I stepped delicately through the refuse. I didn’t want to disturb any bodies, not from squeamishness, just from a sense of propriety. My feet were going to be black with soot after this.
It was also quite dark as the firebombs had melted any lighting that existed. Only the street illumination that came in from the windows made anything visible.
I walked around for maybe fifteen minutes, but saw nothing code-worthy.
“Come upstairs,” a voice called down to me. The voice was clearly modulated, disguised via some electronic means. I could tell it was masculine, however.
Things were starting to become at least slightly more intriguing. I made sure my autocannon was prepared. I loaded a canister shell, recalling the havoc it had caused when discharged into this very club.
Upstairs I walked into the main room when I heard:
“Stop!” The voice said. I could not see who said it, as it came from deeper into the room where it was very dark.
“I’m here, what do you want?”
“There is something very wrong with Belvaille,” the voice said.
“That’s a pretty broad statement. Also pretty self-evident.”
“Have you wondered how all these tanks and weapons reach Belvaille when they have to travel through the Jam?”
“They’re disassembled, I assume.”
“Really? And you think Navy scanners are so feeble they can’t tell a tank that has been taken apart? If all you needed was a screwdriver to bypass their blockade, there would be no need for a place such as Belvaille which can ship illegal goods legally.”
“Fine. So how are they getting here? Are they manufactured?”
“There are no forges here. Even you have to know that.”
“So what then?” I asked.
“Are you familiar with the way Portals work?”
“Sure. Ships use them to travel to other Portals.”
“But how do they work?”
“Technically? I haven’t a clue.”
“You know you can only put Portals in certain regions of space. And every Portal sits in one of those areas. Have you heard of that?”
“Yeah. It’s called like the ‘Portal diameter,’ right?”
“No, it’s called nothing like that,” the voice said testily.
“Well, you know what I mean.”
“I know what you mean because I brought up the subject.”
“Alright. Go on.”
“All these ships attached to Belvaille have engines.”
“Ships usually do.”
“Those freighters have pulled Belvaille, and themselves, to be in the region of space capable of using Portals.”
&n
bsp; “Belvaille has moved? How didn’t anyone notice that?”
“Who said they haven’t? And it’s not like they did it fast.”
“Why would they do it, though?” I asked.
“What would we gain by being in the depression?”
“I guess we’d save on fuel costs for ships coming into and out of the Portals, since we’d be a little bit closer.”
“But why be in the actual depression? What value is there?”

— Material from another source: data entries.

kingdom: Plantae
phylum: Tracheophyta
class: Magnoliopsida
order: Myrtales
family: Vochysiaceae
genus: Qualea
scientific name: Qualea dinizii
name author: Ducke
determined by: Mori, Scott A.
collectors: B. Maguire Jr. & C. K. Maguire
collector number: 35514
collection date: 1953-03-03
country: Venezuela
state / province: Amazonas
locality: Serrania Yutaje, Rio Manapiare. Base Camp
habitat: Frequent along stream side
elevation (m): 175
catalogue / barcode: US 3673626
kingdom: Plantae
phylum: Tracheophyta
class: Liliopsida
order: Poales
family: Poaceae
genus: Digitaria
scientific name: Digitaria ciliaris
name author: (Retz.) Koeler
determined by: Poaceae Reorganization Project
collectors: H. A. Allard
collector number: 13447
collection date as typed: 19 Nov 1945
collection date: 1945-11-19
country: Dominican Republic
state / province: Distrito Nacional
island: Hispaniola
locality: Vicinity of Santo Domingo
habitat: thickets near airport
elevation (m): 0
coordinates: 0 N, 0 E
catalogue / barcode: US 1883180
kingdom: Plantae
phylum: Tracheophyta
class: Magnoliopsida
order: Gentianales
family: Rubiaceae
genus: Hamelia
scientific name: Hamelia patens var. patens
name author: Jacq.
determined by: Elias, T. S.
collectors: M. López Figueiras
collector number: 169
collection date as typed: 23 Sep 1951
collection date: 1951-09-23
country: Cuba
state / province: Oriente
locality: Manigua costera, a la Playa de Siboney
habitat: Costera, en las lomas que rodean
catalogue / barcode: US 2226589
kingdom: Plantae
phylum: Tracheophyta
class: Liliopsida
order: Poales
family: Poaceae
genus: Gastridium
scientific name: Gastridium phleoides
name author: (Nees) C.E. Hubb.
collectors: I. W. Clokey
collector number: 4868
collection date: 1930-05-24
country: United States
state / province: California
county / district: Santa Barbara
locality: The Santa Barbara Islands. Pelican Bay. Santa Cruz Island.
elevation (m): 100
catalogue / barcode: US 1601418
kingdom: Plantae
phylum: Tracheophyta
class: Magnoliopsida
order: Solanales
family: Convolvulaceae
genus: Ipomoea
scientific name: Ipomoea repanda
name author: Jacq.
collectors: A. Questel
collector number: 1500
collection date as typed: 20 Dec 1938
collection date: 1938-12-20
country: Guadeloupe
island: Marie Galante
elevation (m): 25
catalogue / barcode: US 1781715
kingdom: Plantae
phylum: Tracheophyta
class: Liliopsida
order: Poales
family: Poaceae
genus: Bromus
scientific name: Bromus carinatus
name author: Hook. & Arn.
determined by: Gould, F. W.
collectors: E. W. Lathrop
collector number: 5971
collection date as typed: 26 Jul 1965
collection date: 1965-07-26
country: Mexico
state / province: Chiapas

There was silence as I thought.
“We can see ships coming out?”
“What? Why does that matter?” the voice asked, annoyed.
“I said fuel. Um.”
“Think. Why are the three Portals where they’re at?”
“So the Navy can protect them?
The modulated voice took a deep sigh.
“The Navy can protect wherever the Portals are. But why are those Portals sitting in space where they are?”
“I guess…so if a ship comes out of one it doesn’t run into another? Actually, I don’t know. I don’t know where the Portals are.”
“Of course you do!”
“How do you know? I’ve never seen the Portals! They could be big pieces of candy sprinkled with fairy dust for all I know.”
“But you know where they’re at, you already said so!”
“When? In my sleep? When did I give you the coordinates for the Portals? I only know they exist because people tell me they do. It could all be a really elaborate practical joke.”
“No, you said the Portal diameter,” the voice argued.
“And you said that wasn’t the right term.”
“Okay, but pretend it is. So where are the Portals?”
“How should I know! I’m not a ship captain!”
“They’re in the Portal diameter, you idiot!”
“Oh,” I said. “Well, sure. I thought you meant something else.”
“So what does Belvaille gain by being in the Portal diameter?”
“Like I said, fuel savings?”
“Rings of Noeln! Hank, if you didn’t have your mutation you would have died a hundred years ago. You have to be the dumbest person on the station.”
“I’m sorry, Rendrae—I mean mysterious stranger—but I don’t know what you’re getting at.” This was clearly Rendrae. I have no idea why he was trying to be secretive, but he loved this kind of nonsense.